ABSTRACT

This chapter moves on from thinking about the loss of objects and materials to explore the journey of consumption and how we distance ourselves from material things, the decisions we make to dispose of them and the value judgements this so often involves. It draws on literatures on consumption and disposal with a particular focus on moments of consumption and what are known as the 3As – acquisition, appropriation and appreciation (Warde, 2005, 2014) – and the 3Ds – devaluation, divestment and disposal (Evans, 2019). At the core of this chapter is the understanding that whilst consumption is often presented as a linear process, it is far from this with objects moving back and forth between ‘stages’ of consumption and often giving rise to numerous hidden moments of consumption.
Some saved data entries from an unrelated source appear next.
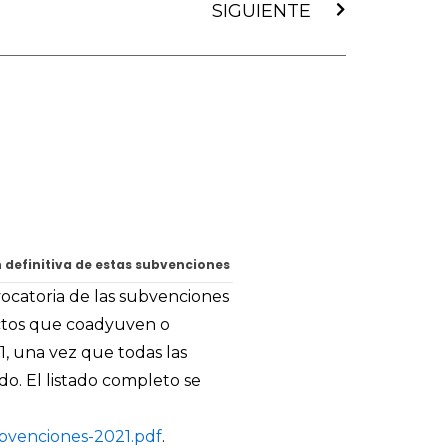
SIGUIENTE
n definitiva de estas subvenciones
vocatoria de las subvenciones
ectos que coadyuven o
, una vez que todas las
o. El listado completo se
ubvenciones-2021.pdf
.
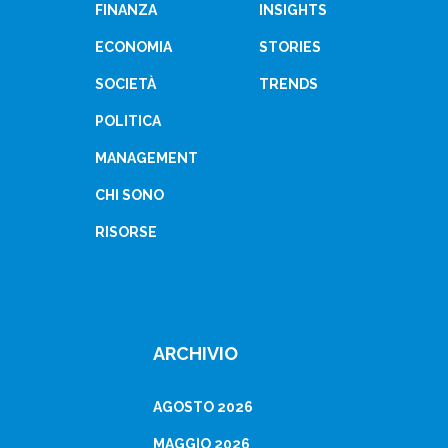
FINANZA
INSIGHTS
ECONOMIA
STORIES
SOCIETÀ
TRENDS
POLITICA
MANAGEMENT
CHI SONO
RISORSE
ARCHIVIO
AGOSTO 2026
MAGGIO 2026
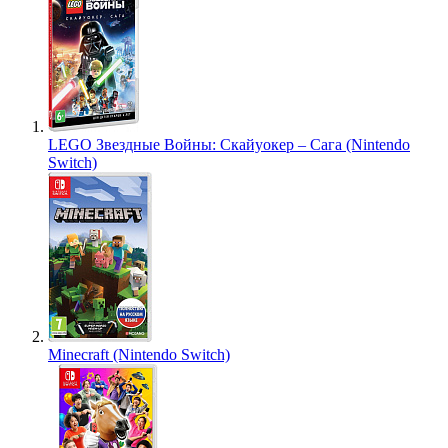
LEGO Звездные Войны: Скайуокер – Сага (Nintendo
Switch)
Minecraft (Nintendo Switch)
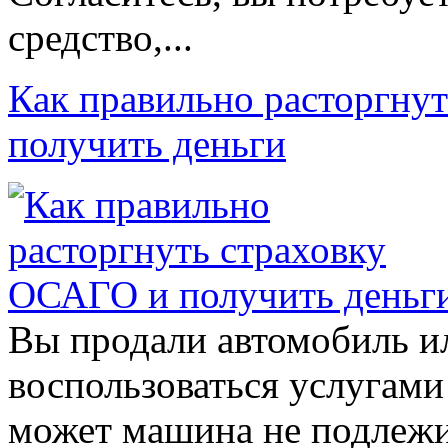
средство,...
Как правильно расторгну
получить деньги
Вы продали автомобиль и
воспользоваться услугами
может машина не подлежи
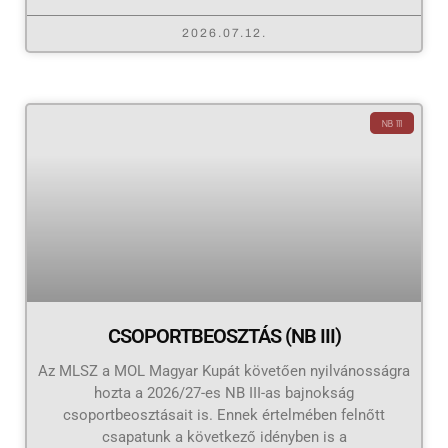
2026.07.12.
NB III
CSOPORTBEOSZTÁS (NB III)
Az MLSZ a MOL Magyar Kupát követően nyilvánosságra
hozta a 2026/27-es NB III-as bajnokság
csoportbeosztásait is. Ennek értelmében felnőtt
csapatunk a következő idényben is a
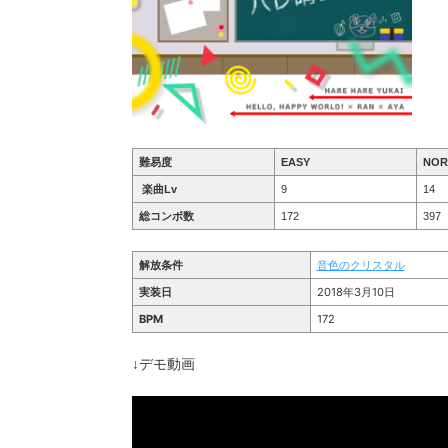
難易度
EASY
NOR
楽曲Lv
9
14
総コンボ数
172
397
解放条件
音色のクリスタル
実装日
2018年3月10日
BPM
172
↓デモ動画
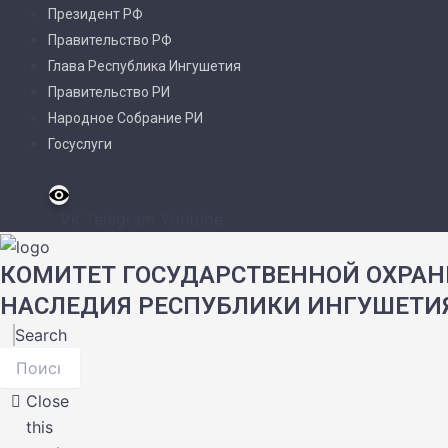
Перейти
Президент РФ
к
Правительство РФ
содержимому
Глава Республика Ингушетия
Правительство РИ
Народное Собрание РИ
Госуслуги
Vk
Telegram
Youtube
КОМИТЕТ ГОСУДАРСТВЕННОЙ ОХРАН
НАСЛЕДИЯ РЕСПУБЛИКИ ИНГУШЕТИ
Search
Close
this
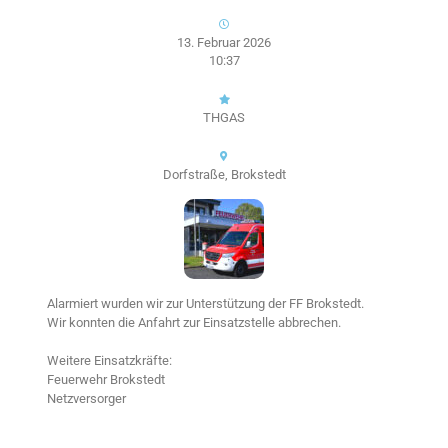
13. Februar 2026
10:37
THGAS
Dorfstraße, Brokstedt
Alarmiert wurden wir zur Unterstützung der FF Brokstedt.
Wir konnten die Anfahrt zur Einsatzstelle abbrechen.
Weitere Einsatzkräfte:
Feuerwehr Brokstedt
Netzversorger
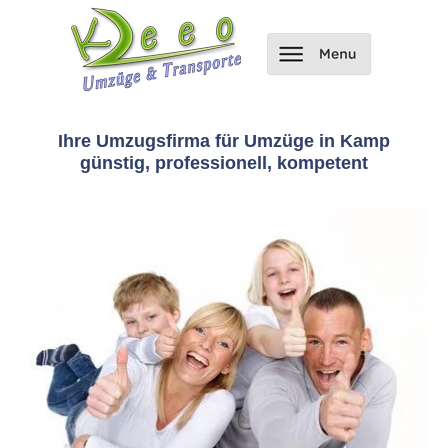
Ihre Umzugsfirma für Umzüge in Kamp
günstig, professionell, kompetent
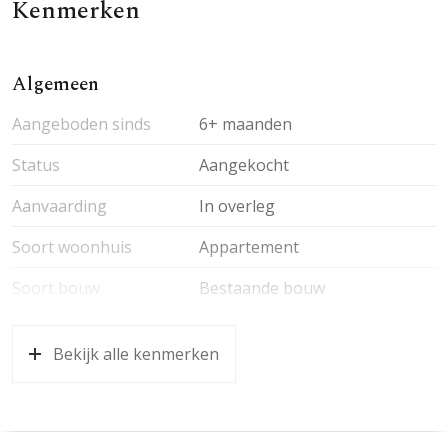
Kenmerken
Algemeen
Aangeboden sinds
6+ maanden
Status
Aangekocht
Aanvaarding
In overleg
Soort woonhuis
Appartement
Soort bouw
Bestaande bouw
Bekijk alle kenmerken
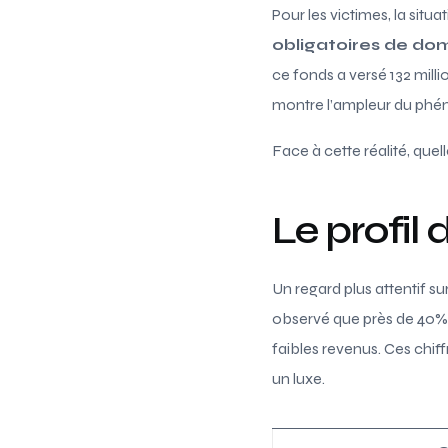
Pour les victimes, la situ
obligatoires de d
ce fonds a versé 132 mil
montre l’ampleur du phé
Face à cette réalité, que
Le profil
Un regard plus attentif sur
observé que près de 40% 
faibles revenus. Ces chi
un luxe.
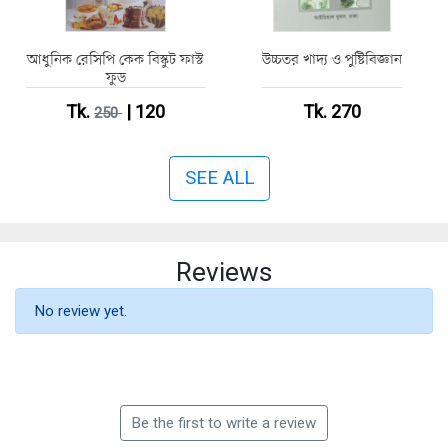
আধুনিক রেসিপি কেক বিস্কুট ফাস্ট
উচ্চতর খাদ্য ও পুষ্টিবিজ্ঞান
ফুড
Tk.
| 120
Tk. 270
250
SEE ALL
Reviews
No review yet.
Be the first to write a review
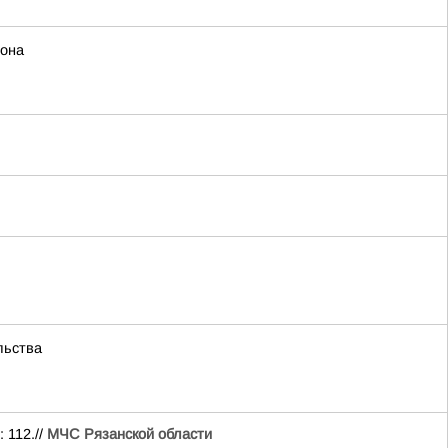
иона
льства
 112.//
МЧС Рязанской области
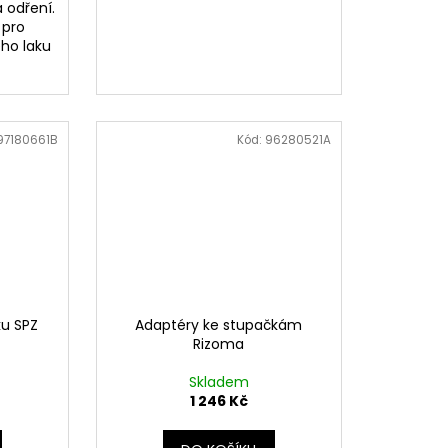
 odření.
 pro
ho laku
97180661B
Kód:
96280521A
ku SPZ
Adaptéry ke stupačkám
Rizoma
Skladem
1 246 Kč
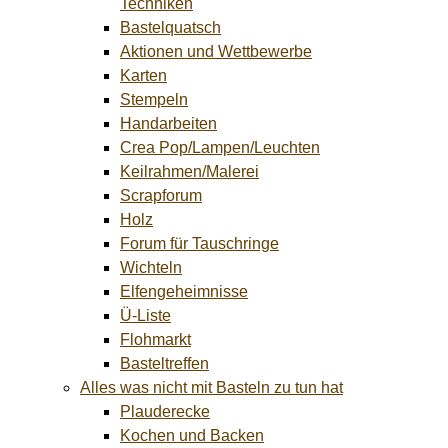
Techniken
Bastelquatsch
Aktionen und Wettbewerbe
Karten
Stempeln
Handarbeiten
Crea Pop/Lampen/Leuchten
Keilrahmen/Malerei
Scrapforum
Holz
Forum für Tauschringe
Wichteln
Elfengeheimnisse
Ü-Liste
Flohmarkt
Basteltreffen
Alles was nicht mit Basteln zu tun hat
Plauderecke
Kochen und Backen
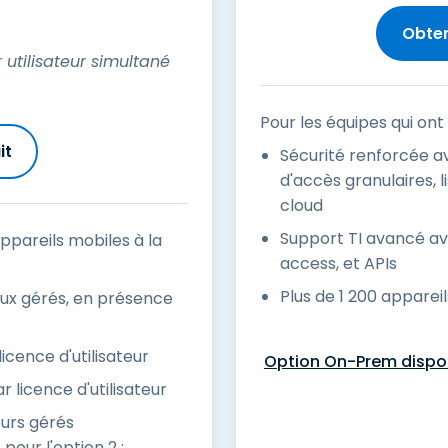
Obten
 utilisateur simultané
Pour les équipes qui ont
it
Sécurité renforcée av
d'accès granulaires, 
cloud
Support TI avancé ave
ppareils mobiles à la
access, et APIs
Plus de 1 200 apparei
aux gérés, en présence
icence d'utilisateur
Option On-Prem dispo
 licence d'utilisateur
urs gérés
pour l'option 2 :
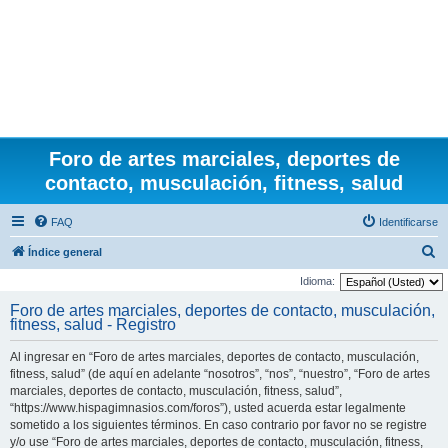
Foro de artes marciales, deportes de
contacto, musculación, fitness, salud
FAQ
Identificarse
B
Índice general
u
Idioma:
s
Foro de artes marciales, deportes de contacto, musculación,
fitness, salud - Registro
c
a
Al ingresar en “Foro de artes marciales, deportes de contacto, musculación,
r
fitness, salud” (de aquí en adelante “nosotros”, “nos”, “nuestro”, “Foro de artes
marciales, deportes de contacto, musculación, fitness, salud”,
“https://www.hispagimnasios.com/foros”), usted acuerda estar legalmente
sometido a los siguientes términos. En caso contrario por favor no se registre
y/o use “Foro de artes marciales, deportes de contacto, musculación, fitness,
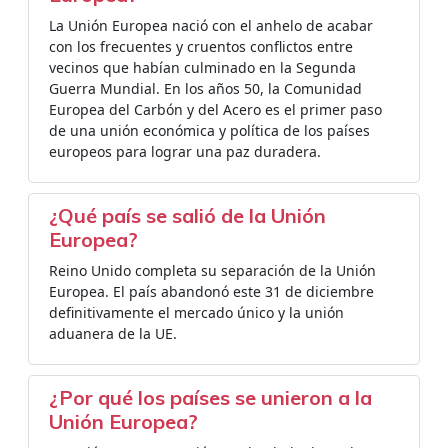
La Unión Europea nació con el anhelo de acabar
con los frecuentes y cruentos conflictos entre
vecinos que habían culminado en la Segunda
Guerra Mundial. En los años 50, la Comunidad
Europea del Carbón y del Acero es el primer paso
de una unión económica y política de los países
europeos para lograr una paz duradera.
¿Qué país se salió de la Unión
Europea?
Reino Unido completa su separación de la Unión
Europea. El país abandonó este 31 de diciembre
definitivamente el mercado único y la unión
aduanera de la UE.
¿Por qué los países se unieron a la
Unión Europea?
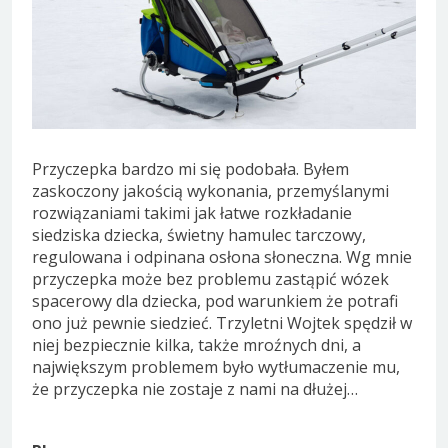
Przyczepka bardzo mi się podobała. Byłem
zaskoczony jakością wykonania, przemyślanymi
rozwiązaniami takimi jak łatwe rozkładanie
siedziska dziecka, świetny hamulec tarczowy,
regulowana i odpinana osłona słoneczna. Wg mnie
przyczepka może bez problemu zastąpić wózek
spacerowy dla dziecka, pod warunkiem że potrafi
ono już pewnie siedzieć. Trzyletni Wojtek spędził w
niej bezpiecznie kilka, także mroźnych dni, a
największym problemem było wytłumaczenie mu,
że przyczepka nie zostaje z nami na dłużej…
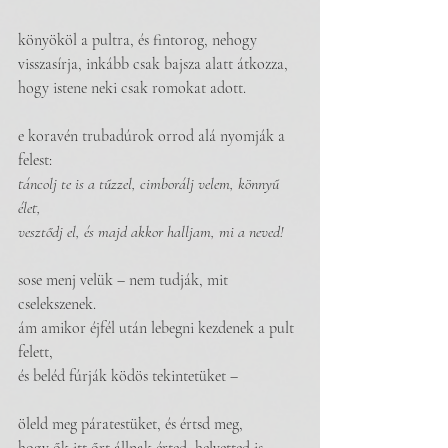
könyököl a pultra, és fintorog, nehogy
visszasírja, inkább csak bajsza alatt átkozza,
hogy istene neki csak romokat adott.
e koravén trubadúrok orrod alá nyomják a 
felest:
táncolj te is a tűzzel, cimborálj velem, könnyű 
élet,
vesztődj el, és majd akkor halljam, mi a neved!
sose menj velük – nem tudják, mit 
cselekszenek.
ám amikor éjfél után lebegni kezdenek a pult 
felett,
és beléd fúrják ködös tekintetüket –
öleld meg páratestüket, és értsd meg,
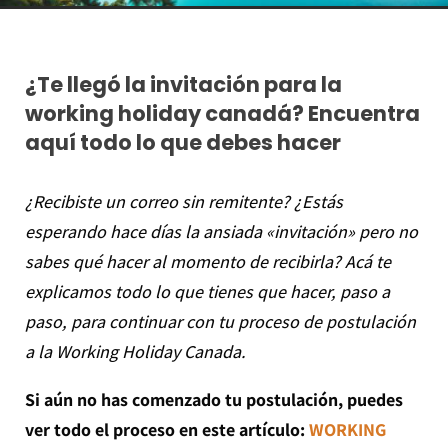
¿Te llegó la invitación para la
working holiday canadá? Encuentra
aquí todo lo que debes hacer
¿Recibiste un correo sin remitente? ¿Estás
esperando hace días la ansiada «invitación» pero no
sabes qué hacer al momento de recibirla? Acá te
explicamos todo lo que tienes que hacer, paso a
paso, para continuar con tu proceso de postulación
a la Working Holiday Canada.
Si aún no has comenzado tu postulación, puedes
ver todo el proceso en este artículo:
WORKING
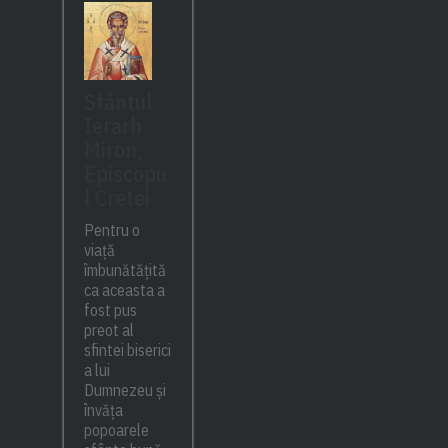
Sfântul
Ierarh
Miron,
Episcopu
l Cretei
Pentru o
viață
îmbunătățită
ca aceasta a
fost pus
preot al
sfintei biserici
a lui
Dumnezeu și
învăța
popoarele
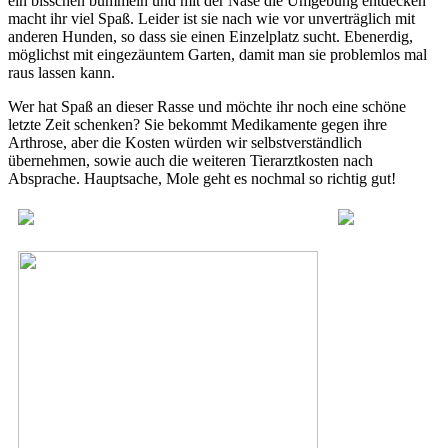
ein bisschen bummeln und mit der Nase die Umgebung entdecken
macht ihr viel Spaß. Leider ist sie nach wie vor unverträglich mit
anderen Hunden, so dass sie einen Einzelplatz sucht. Ebenerdig,
möglichst mit eingezäuntem Garten, damit man sie problemlos mal
raus lassen kann.
Wer hat Spaß an dieser Rasse und möchte ihr noch eine schöne
letzte Zeit schenken? Sie bekommt Medikamente gegen ihre
Arthrose, aber die Kosten würden wir selbstverständlich
übernehmen, sowie auch die weiteren Tierarztkosten nach
Absprache. Hauptsache, Mole geht es nochmal so richtig gut!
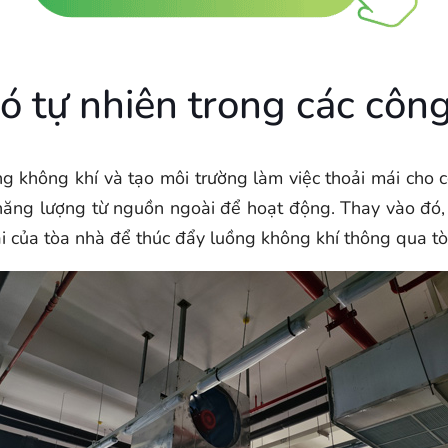
ió tự nhiên trong các côn
ợng không khí và tạo môi trường làm việc thoải mái cho 
 năng lượng từ nguồn ngoài để hoạt động. Thay vào đó, 
i của tòa nhà để thúc đẩy luồng không khí thông qua tò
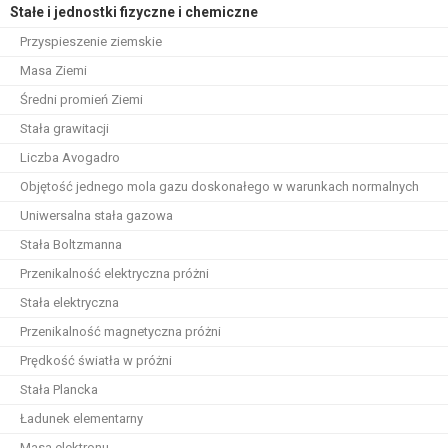
Stałe i jednostki fizyczne i chemiczne
Przyspieszenie ziemskie
Masa Ziemi
Średni promień Ziemi
Stała grawitacji
Liczba Avogadro
Objętość jednego mola gazu doskonałego w warunkach normalnych
Uniwersalna stała gazowa
Stała Boltzmanna
Przenikalność elektryczna próżni
Stała elektryczna
Przenikalność magnetyczna próżni
Prędkość światła w próżni
Stała Plancka
Ładunek elementarny
Masa elektronu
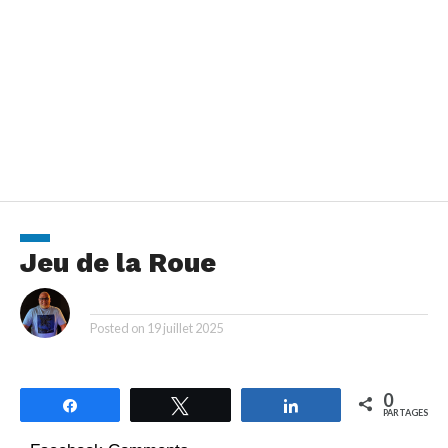
Jeu de la Roue
By
Posted on
19 juillet 2025
0
Partagez
Tweetez
Partagez
PARTAGES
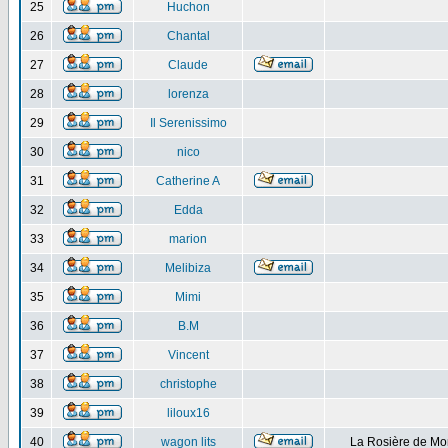
25
Huchon
26
Chantal
27
Claude
28
lorenza
29
Il Serenissimo
30
nico
31
Catherine A
32
Edda
33
marion
34
Melibiza
35
Mimi
36
B.M
37
Vincent
38
christophe
39
liloux16
40
wagon lits
La Rosière de Mo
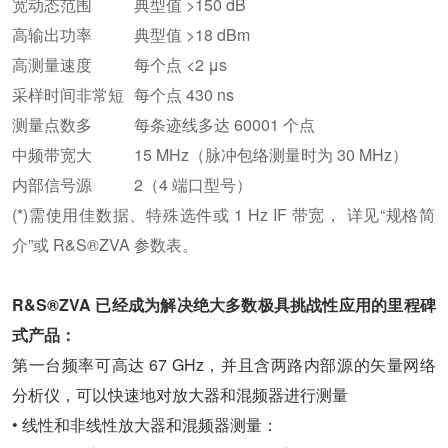
宽动态范围
典型值 >150 dB
高输出功率
典型值 >18 dBm
高测量速度
每个点 <2 μs
采样时间非常短
每个点 430 ns
测量点数多
每条迹线多达 60001 个点
中频带宽大
15 MHz（脉冲包络测量时为 30 MHz）
内部信号源
2（4 端口型号）
(*)需使用佳数据、特殊选件或 1 Hz IF 带宽， 详见“规格简
介”或 R&S®ZVA 参数表。
R&S
®
ZVA 已经成为解决绝大多数极具挑战性应用的里程碑
式产品：
第一台频率可高达 67 GHz，并且含两路内部源的矢量网络
分析仪，可以快速地对放大器和混频器进行测量
• 线性和非线性放大器和混频器测量：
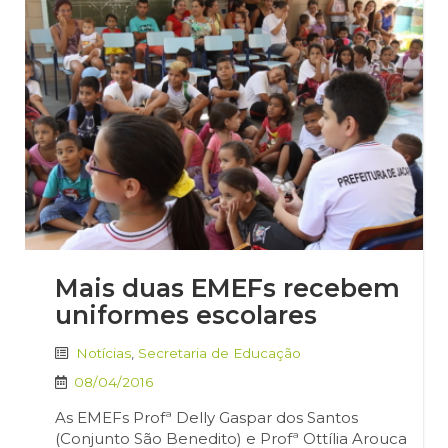
Mais duas EMEFs recebem
uniformes escolares
Notícias
,
Secretaria de Educação
08/04/2016
As EMEFs Profª Delly Gaspar dos Santos
(Conjunto São Benedito) e Profª Ottília Arouca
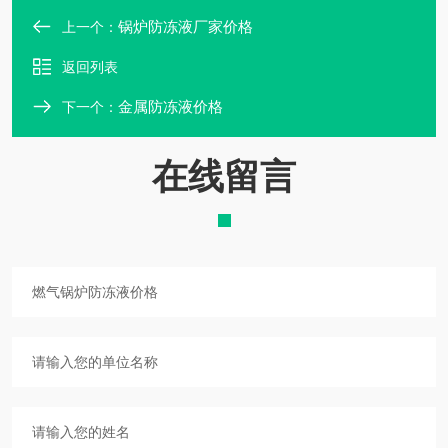
锅炉防冻液厂家价格
上一个：
返回列表
金属防冻液价格
下一个：
在线留言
In this sense, this chapter and the one that follows on circulation can be seen as addressing the ‘messy middle’ of consumption where objects and materials may cause tension (within our lives or place of work) which must be resolved through other ‘moments’ of consumption. Drawing on my work on thrift, I explore how decisions are made about objects on the basis of competing motivations which affect how things are valued. I draw on the notion of transitional zones to discuss the spaces (physical and imaginative) in which problematic objects are held (Gregson, 2011), both for households and for institutions. My work on lost property and also plastic illuminate the tensions and anxieties which surround the practices of disposal and related moments of consumption, such as abandonment. Continuing the concept of haunting, this chapter reveals how objects still in our possession have the power to haunt us with their material affinities and traces.